We hope that the study conducted would provide clinicians with further information for the management of PVT especially when incidental PVT is involved. An algorithm with regards to the management of PVT inclusive of incidental PVT could be determined as shown in Fig. 3 on the basis of the strategies employed in our institution, with further additional strategies for Yerdel grades 3 or 4 being described in other literature.26
Management of PVT in LT in Queen Mary Hospital.

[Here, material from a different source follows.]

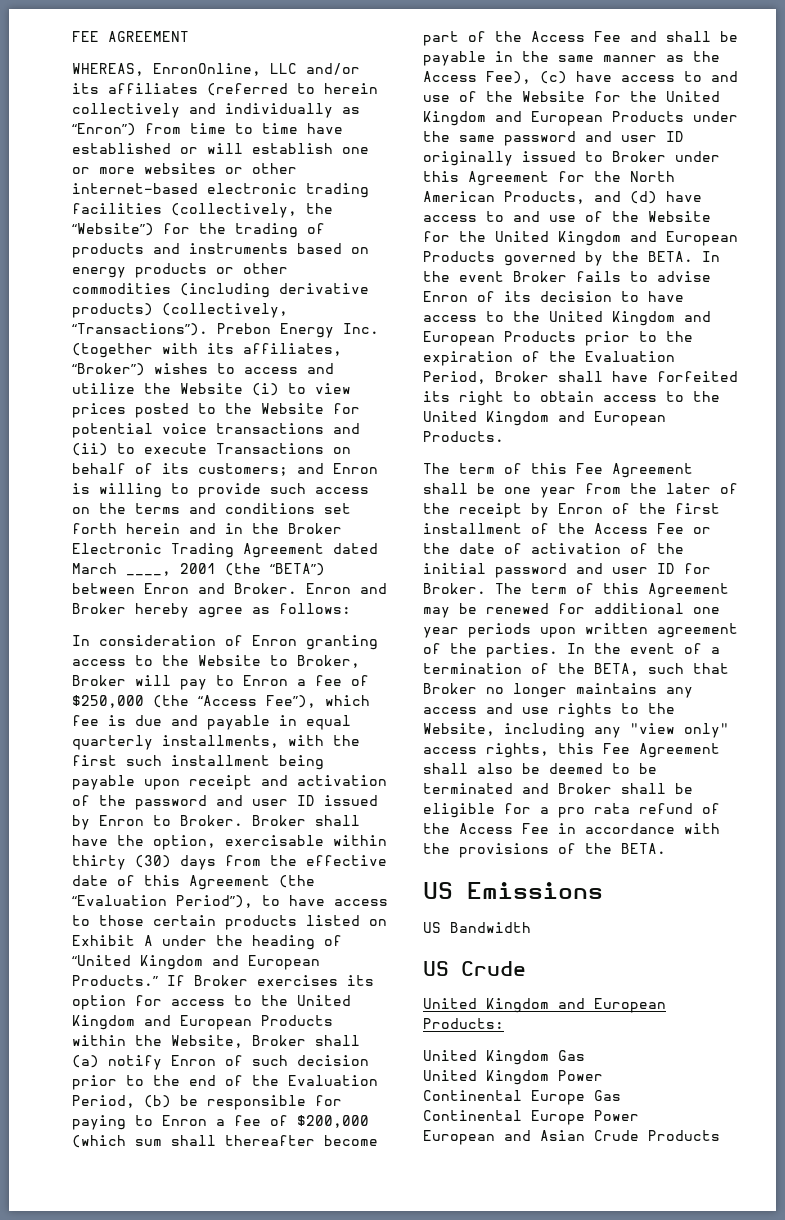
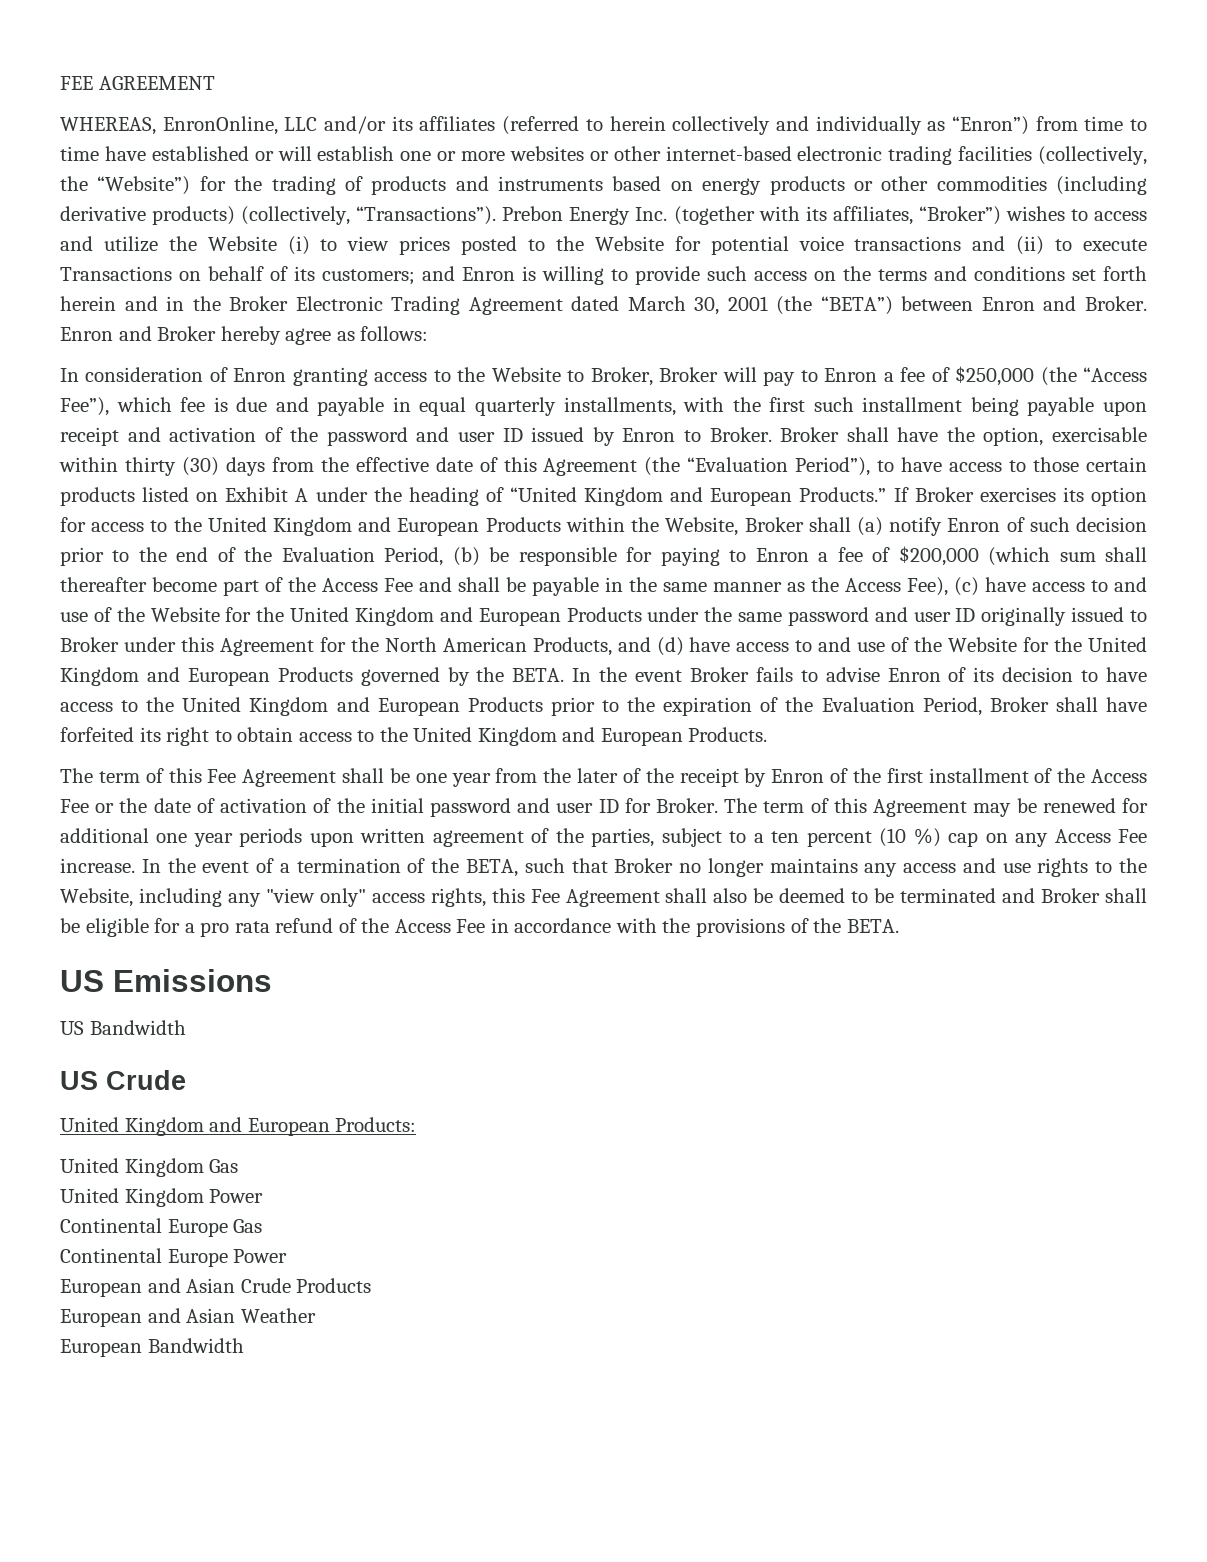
[126,571,171,576] ____, -> [694,297,720,315] 30,
[486,643,558,658] parties. -> [591,828,1147,847] [60,858,135,873] parties, subject to a ten percent (10 %) cap on any Access Fee increase.
(720, 1135) none -> [60,1308,316,1327] [60,1338,244,1357] // European and Asian Weather // European Bandwidth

In conclusion, the study has shown that patients with PVT undergoing LT can have similar postoperative outcomes and OS as compared to those with non-PVT including instances of where PVT is discovered incidentally during the intraoperative period. The discovery of incidental PVT only requires thrombectomy, and it added little to the complexity of the transplantation where the outcome was not adversely affected because most will be of a lower Yerdel grade. Preoperative imaging is very useful to identify those with a higher Yerdel grade in order to allow proper planning of the surgical strategy during transplantation. With recent advances, the outcome of patients with PVT has improved in the last 5 years as shown by this data.